Tom, A 5 frame nuc is normally the way to go. You get the 5 frame jump start on a package. Normally you get local bees that are already adjusted to your areas climate. Also you are normally closer to the person selling the nuc incase some thing isn't right.

A package of bees will have a different number in each package. The amount depends on a couple of things. How genorious is the beekeeper shaking the bees into the package?  How many bees are still flying in the package while it is on the scales.
There has been a lot of problems of late with package queens reported in the bee magizines. Over half it seems are supersceded in the first 45 days. 

Prices I have seen so far this year seem to run from $55.00 to $70.00 plus shipping by USPS for 3 pound packages.

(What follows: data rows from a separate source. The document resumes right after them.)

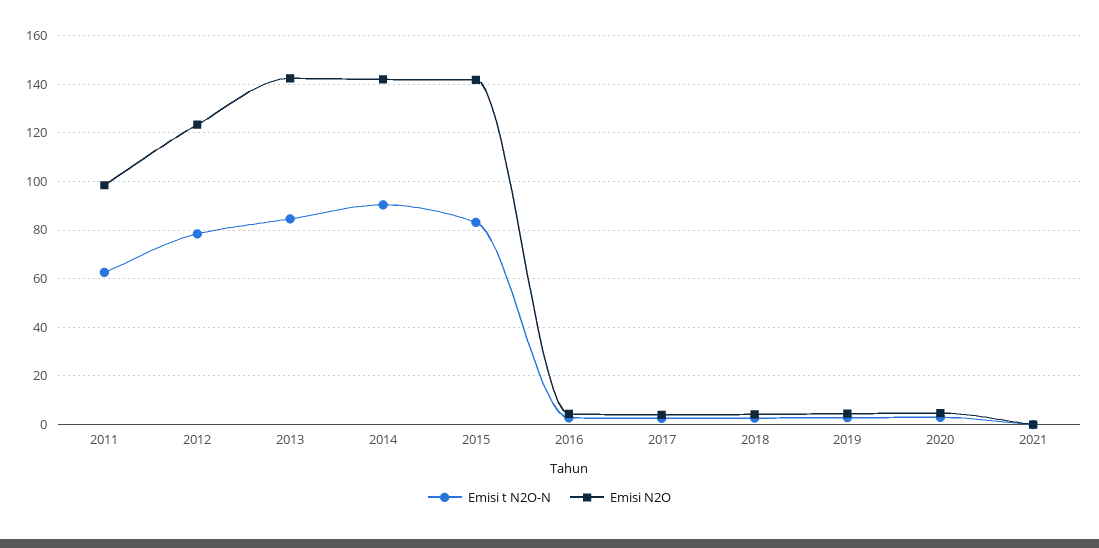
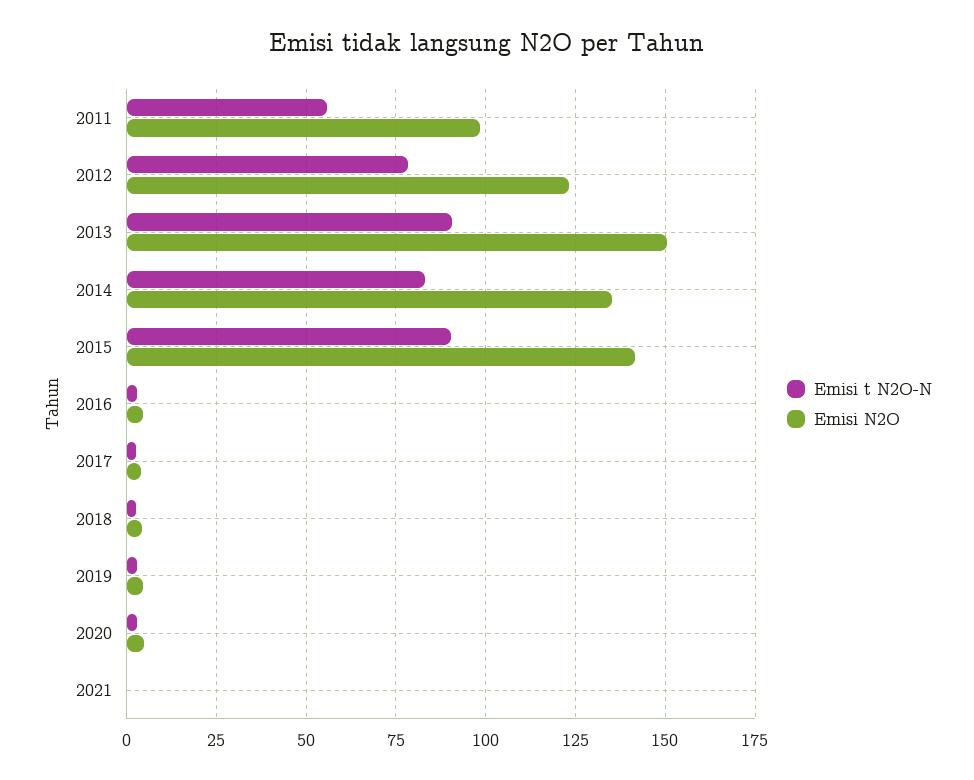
  {
    "Emisi t N2O-N": {
-     "2011": 62.5,
+     "2011": 55,
      "2012": 77.5,
-     "2013": 85,
+     "2013": 90,
-     "2014": 90,
+     "2014": 82.5,
-     "2015": 82.5,
+     "2015": 90,
      "2016": 2.5,
      "2017": 2.5,
      "2018": 2.5,
      "2019": 2.5,
      "2020": 2.5,
      "2021": 0
    },
    "Emisi N2O": {
      "2011": 97.5,
      "2012": 122.5,
-     "2013": 142.5,
+     "2013": 150,
-     "2014": 142.5,
+     "2014": 135,
      "2015": 142.5,
      "2016": 5,
      "2017": 5,
      "2018": 5,
      "2019": 5,
      "2020": 5,
      "2021": 0
    }
  }

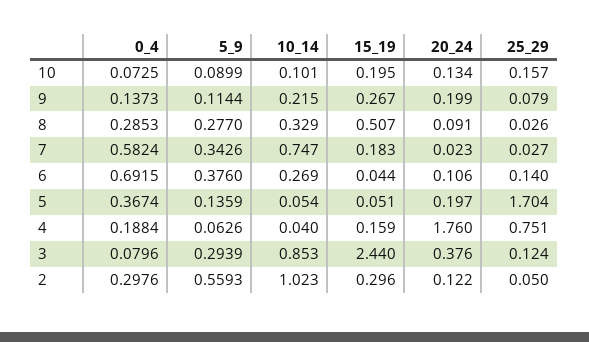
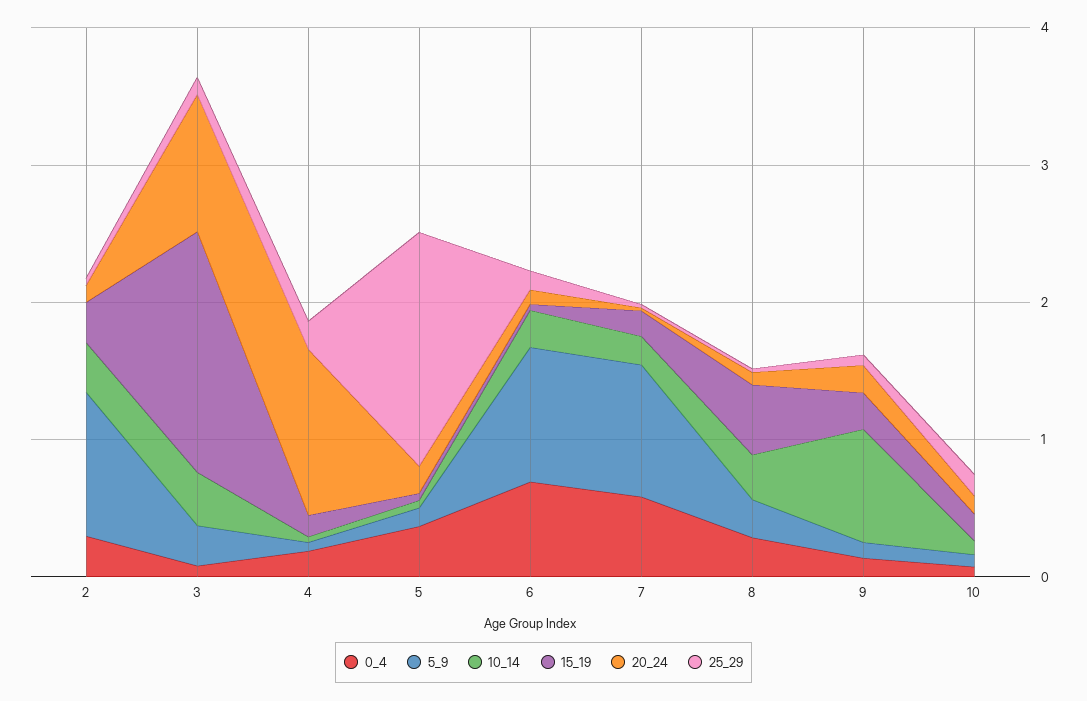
  {
    "0_4": {
      "10": 0.0725,
      "9": 0.1373,
      "8": 0.2853,
      "7": 0.5824,
      "6": 0.6915,
      "5": 0.3674,
      "4": 0.1884,
      "3": 0.0796,
      "2": 0.2976
    },
    "5_9": {
      "10": 0.0899,
      "9": 0.1144,
      "8": 0.277,
-     "7": 0.3426,
+     "7": 1,
-     "6": 0.376,
+     "6": 1,
      "5": 0.1359,
      "4": 0.0626,
      "3": 0.2939,
-     "2": 0.5593
+     "2": 1
    },
    "10_14": {
      "10": 0.101,
-     "9": 0.215,
+     "9": 0.8,
      "8": 0.329,
-     "7": 0.747,
+     "7": 0.2,
      "6": 0.269,
      "5": 0.054,
      "4": 0.04,
-     "3": 0.853,
+     "3": 0.4,
-     "2": 1.023
+     "2": 0.4
    },
    "15_19": {
      "10": 0.195,
      "9": 0.267,
      "8": 0.507,
      "7": 0.183,
      "6": 0.044,
      "5": 0.051,
      "4": 0.159,
-     "3": 2.44,
+     "3": 1.8,
      "2": 0.296
    },
    "20_24": {
      "10": 0.134,
      "9": 0.199,
      "8": 0.091,
      "7": 0.023,
      "6": 0.106,
      "5": 0.197,
-     "4": 1.76,
+     "4": 1.2,
-     "3": 0.376,
+     "3": 1,
      "2": 0.122
    },
    "25_29": {
      "10": 0.157,
      "9": 0.079,
      "8": 0.026,
      "7": 0.027,
      "6": 0.14,
      "5": 1.704,
-     "4": 0.751,
+     "4": 0.2,
      "3": 0.124,
      "2": 0.05
    }
  }

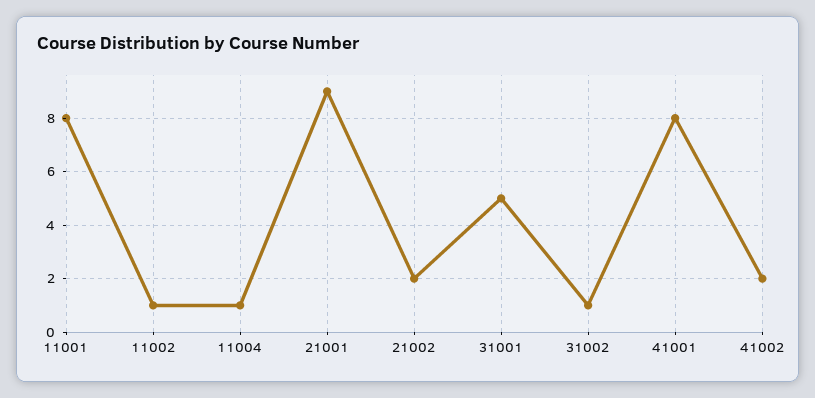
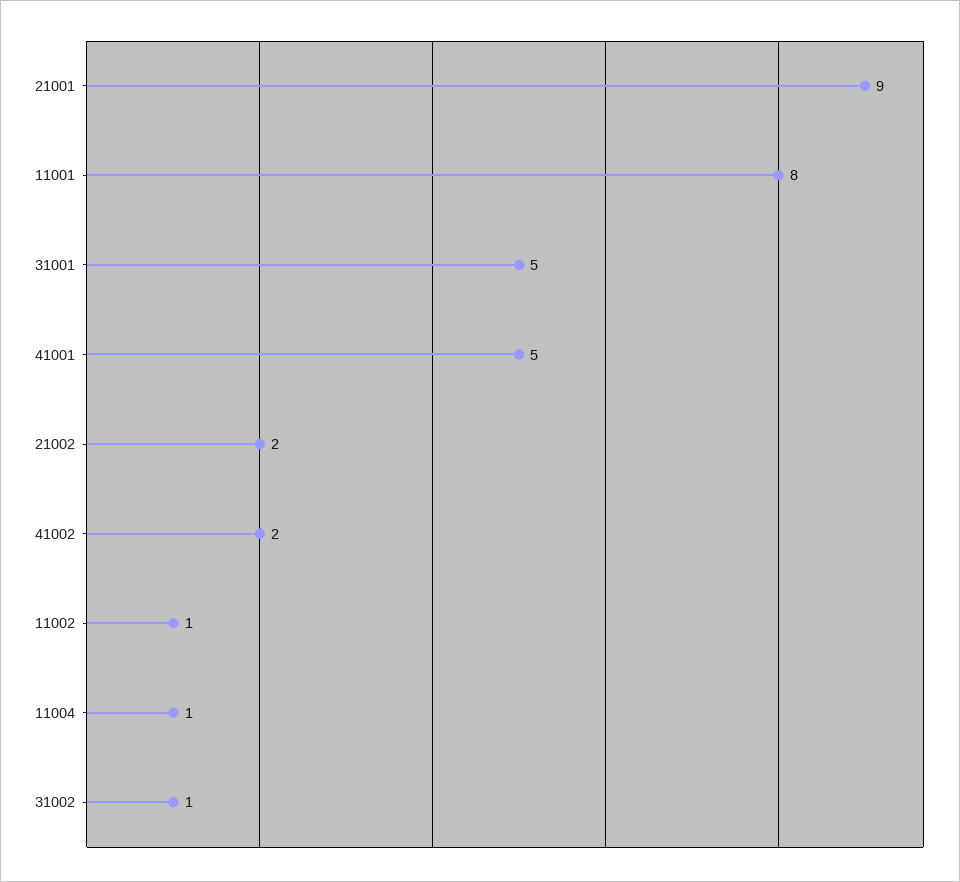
  {
    "11001": 8,
    "11002": 1,
    "11004": 1,
    "21001": 9,
    "21002": 2,
    "31001": 5,
    "31002": 1,
-   "41001": 8,
+   "41001": 5,
    "41002": 2
  }

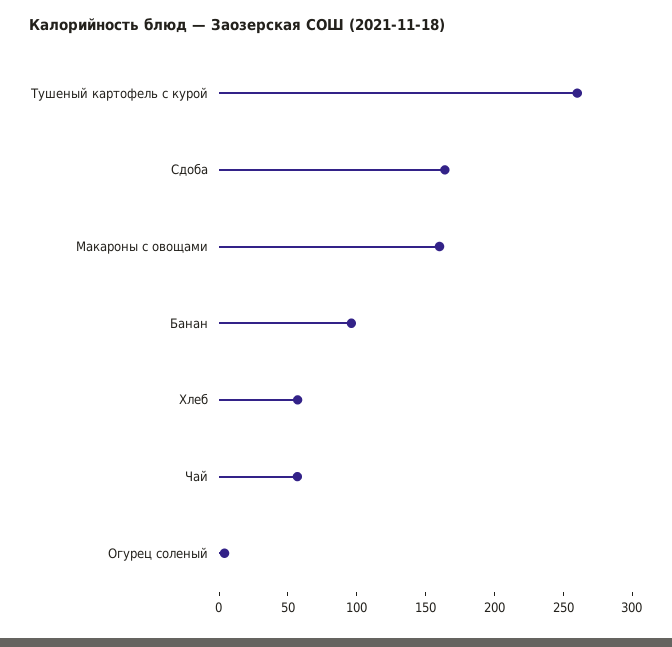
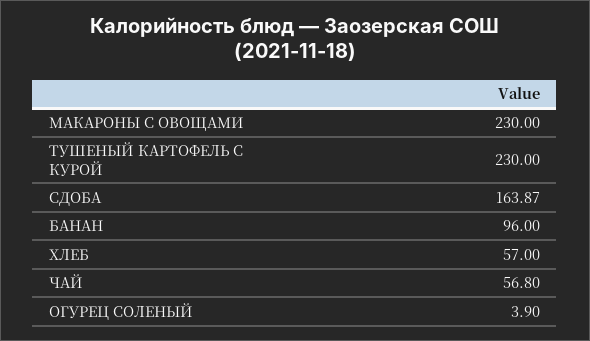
  {
-   "Тушеный картофель с курой": 260,
+   "Тушеный картофель с курой": 230,
    "Сдоба": 163.87,
-   "Макароны с овощами": 160,
+   "Макароны с овощами": 230,
    "Банан": 96,
    "Хлеб": 57,
    "Чай": 56.8,
    "Огурец соленый": 3.9
  }

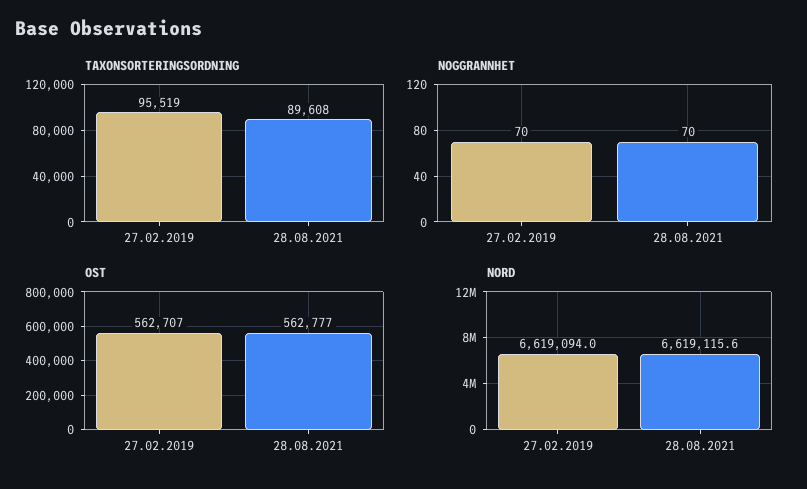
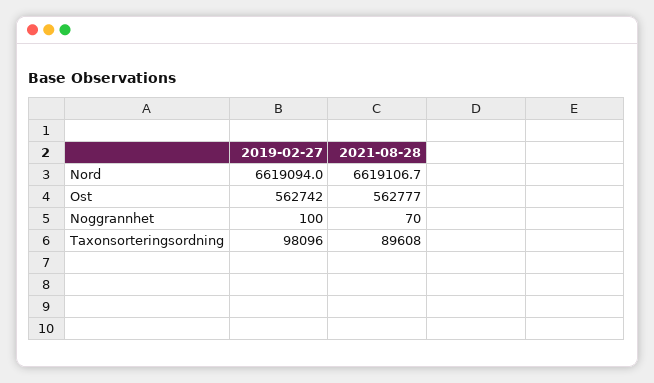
  {
    "TAXONSORTERINGSORDNING": {
-     "27.02.2019": 95519,
+     "27.02.2019": 98096,
      "28.08.2021": 89608
    },
    "NOGGRANNHET": {
-     "27.02.2019": 70,
+     "27.02.2019": 100,
      "28.08.2021": 70
    },
    "OST": {
-     "27.02.2019": 562707,
+     "27.02.2019": 562742,
      "28.08.2021": 562777
    },
    "NORD": {
      "27.02.2019": 6619094,
-     "28.08.2021": 6619115.6
+     "28.08.2021": 6619106.7
    }
  }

Nucs seem to be running from about $70.00 to $95.00. Those prices cover about all breeds of bees and all areas of the USA.

:rock: Just spliting your colonies into 5 frame nucs is the real way to go Tom. Raise your own queens too. 

Got your computer fixed? *Send me an e mail for help doing your own nucs or splits.*
 Al


----------



## Me Beekeeper (Jan 6, 2009)

Beltane said:


> Interesting topic! I just always figured that nucs were better since (up here anyways) there is such a short season for the hive to prepare for winter. I can't believe that someone got 65 lbs of surplus honey from a package in ME! We usually have various flowers in bloom through October....but that return on a package is amazing!


Yes, it was pretty incredible. He lives in York Cnty, which is in southern Maine. He's near a small community with allot of perennials, flowering shrubs, locust, etc. beautiful location. Then he fed them until the hive bodies were well drawn out. Then we practiced frame manipulation to keep the queen in the bottom hive body with milk brood, honey, pollen, and open frames for egg laying. He checked the hive every 7 to 10 days. When a bottom frame had all sealed brood, we put it in the upper hive body with plenty of honey and nectar. We created an explosion of bees by July. It was a bit intimidating for a beginner with so many bees, but he did a great job. Of course he had connections, he's a member of the clergy. :angel:


----------